1. Buy QuasiDisk - http://itunes.apple.com/us/app/quasidisk/id493799257?mt=8
2. Set FTP on QuasiDisk to 5100
3. Connect Adhoc
4. Add HTTP Proxy Port 6666

To learn more and watch a full video on how to do it go here if you want.





EDIT : apparently it currently only works for iphone to computer tethering


----------



## MarkH (Dec 10, 2006)

Dizzle how do you add the http proxy port?


----------



## Dizzle77 (Mar 27, 2010)

I should have added that I haven't actually installed it on my phone as I don't need it. Only posted cos thought some people might find it handy

For entering the proxy setting though, by looks of it you need to enter these into your browser. Looking at Safari on my mac, I cant find where to enter this, but I'm sure Firefox allows you to enter this in one of the preferences options


----------



## MarkH (Dec 10, 2006)

TBH the whole adhoc proxy port is double dutch to me :S


----------



## MarkH (Dec 10, 2006)

Can I ask with the tethering apps they work with a usb cable but do they all work with a bluetooth connection as well, and also connecting to an ipad?


----------



## CTR De (Feb 10, 2011)

pdanet is my favourite tethering app


----------



## Liam_89 (Mar 17, 2011)

CTR De said:


> pdanet is my favourite tethering app


CTR De , ive tryed to install pdanet from cydia but when searching all it finds is pdanet toggle ,
Is there a source or package i need to add ?
Ive tryed to add Modmyi but keep getting errors
EDIT: reinstalled Modmyi from cydia now ive got PDAnet working perfectley


----------



## bmwman (Jun 11, 2008)

how can I unlock or unblock my an iphone? My brother just gave me one but it wont work with tmobile. Its vodafone.


----------



## John P (Mar 3, 2010)

What are all these different versions? Is 0.9.10b5 the latest one?

http://www.iclarified.com/entry/index.php?enid=16424

John


----------



## Dizzle77 (Mar 27, 2010)

MarkH said:


> Can I ask with the tethering apps they work with a usb cable but do they all work with a bluetooth connection as well, and also connecting to an ipad?

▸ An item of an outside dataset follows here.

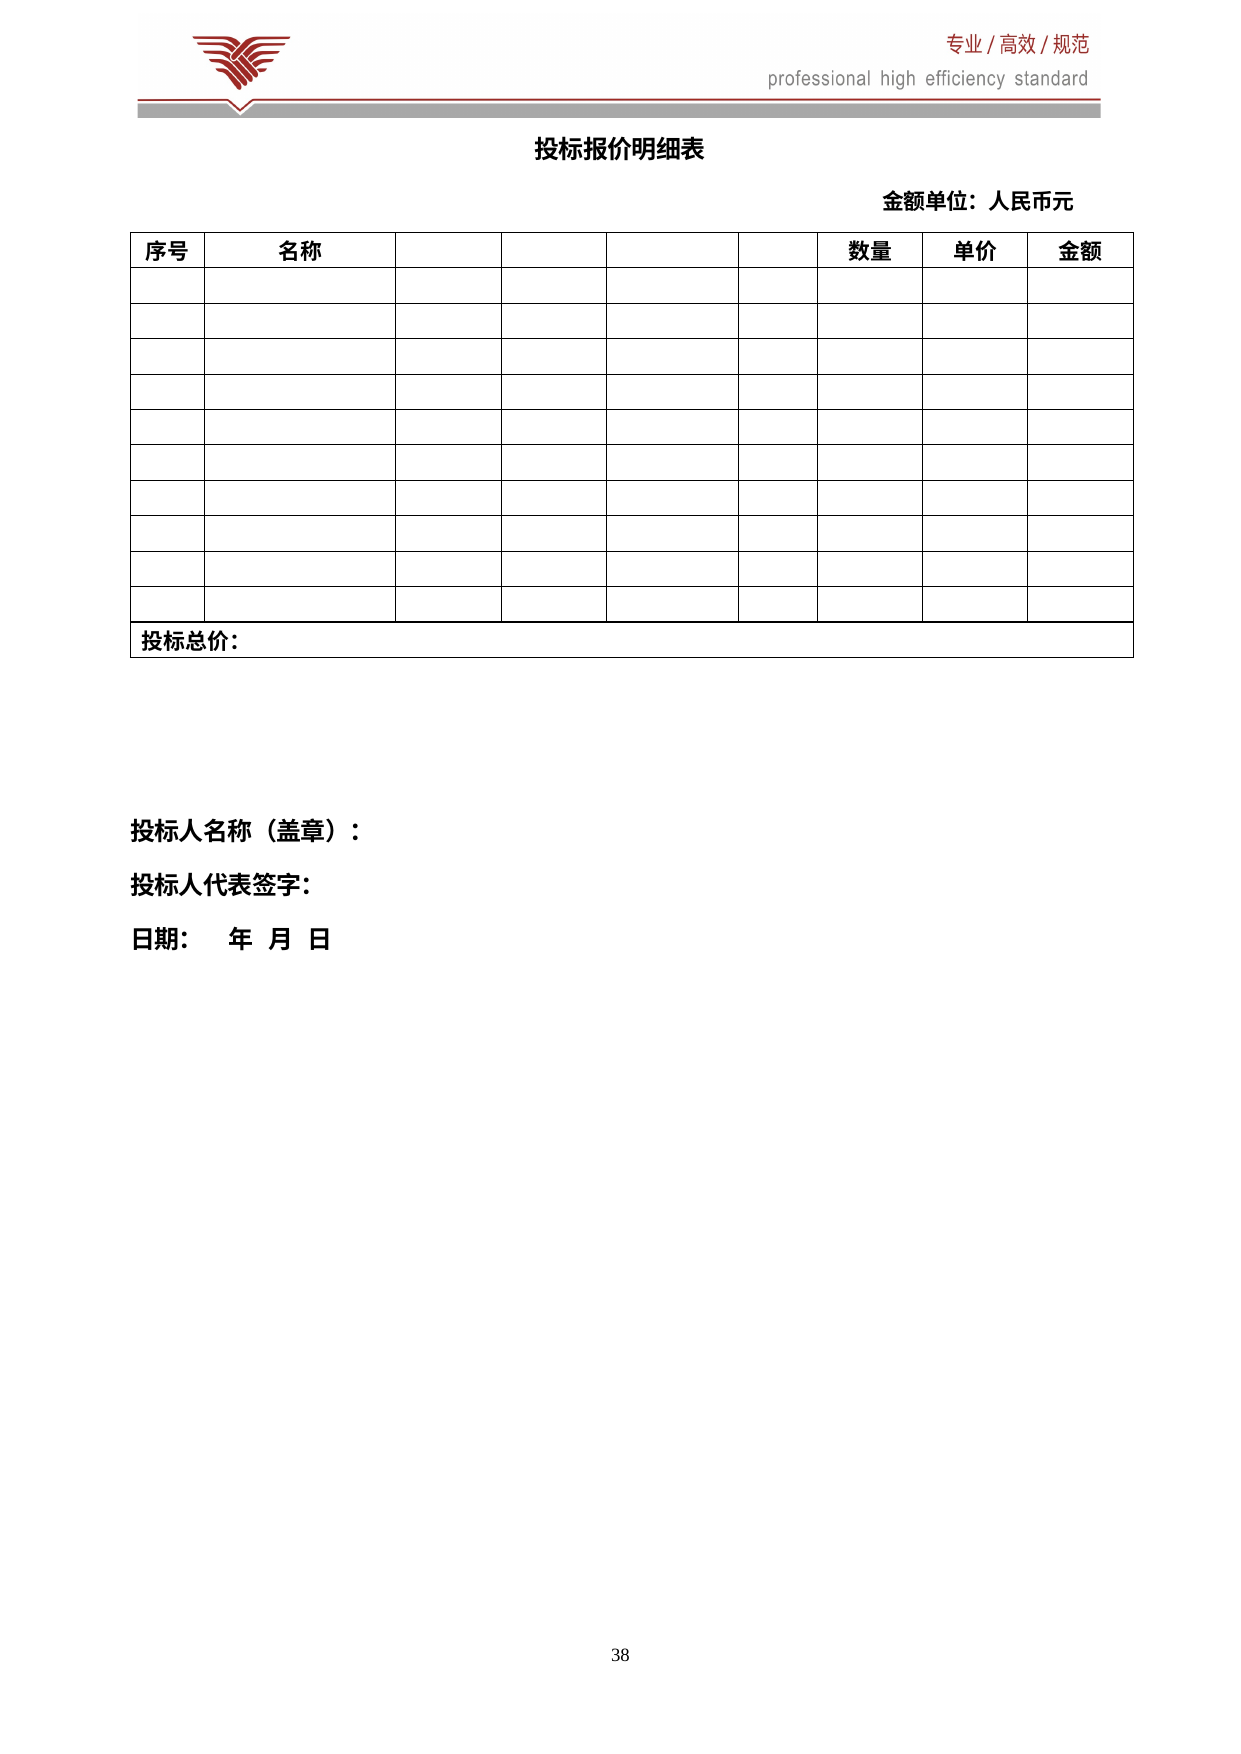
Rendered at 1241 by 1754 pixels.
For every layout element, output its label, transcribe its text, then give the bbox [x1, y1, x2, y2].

The only one I have used in past is TetherMe. This works over both bluetooth or wifi


----------



## MarkH (Dec 10, 2006)

Have tried downloading tetherme but the app doesn't appear on my phone


----------



## Dizzle77 (Mar 27, 2010)

MarkH said:


> Have tried downloading tetherme but the app doesn't appear on my phone


the app isnt meant to appear.

If I remember right what you need to do is go to Settings > General > Network then enable Internet Tethering. After that you will then be given options


----------



## MarkH (Dec 10, 2006)

Thanks


----------



## CTR De (Feb 10, 2011)

Liam_89 said:


> CTR De , ive tryed to install pdanet from cydia but when searching all it finds is pdanet toggle ,
> Is there a source or package i need to add ?
> Ive tryed to add Modmyi but keep getting errors
> EDIT: reinstalled Modmyi from cydia now ive got PDAnet working perfectley


pdanet comes from the sinfuliphone source , it includes the key to activate it, the new version they have makes your iphone a wifi hotpot or usb tethering


----------



## Dizzle77 (Mar 27, 2010)

MarkH said:


> Thanks


Forgot to add that when you've done that, in settings you should then see the entry Personal Hotspot.

In past I used the wifi option that turns your iphone into a wifi hotspot. You can also choose bluetooth though if you need to


----------



## Liam_89 (Mar 17, 2011)

Just added the SiriPort to my iPhone 4 ,
Works a treat


----------



## Dizzle77 (Mar 27, 2010)

I added the IMZDL Siri using Spire a few days ago too. 

Quite impressed with how accurate it is. Definately a bit of a gimmick, but kinda cool


----------



## Liam_89 (Mar 17, 2011)

Dizzle how did you get spire working this one i have installed worked ok at first but now seems slightly dodgy lol
Wouldnt mind having a go at that spire. 

Sent from my iPhone using Tapatalk


----------



## Dizzle77 (Mar 27, 2010)

For the IMZDL Siri proxy, I had to

Pay £12 for access to their proxy
Download Spire from Cydia
Install Siri certificates
Enter proxy into Spire

The links for the certificates and proxy url were sent to me in an email once I signed up. 

Yes there are other free proxys out there, but I decided on IMZDL as it was getting good reviews and they seem to have good support via email/twitter. 

I've read that some people have been having problems connecting, but mine has been working fine for 4 days now.


----------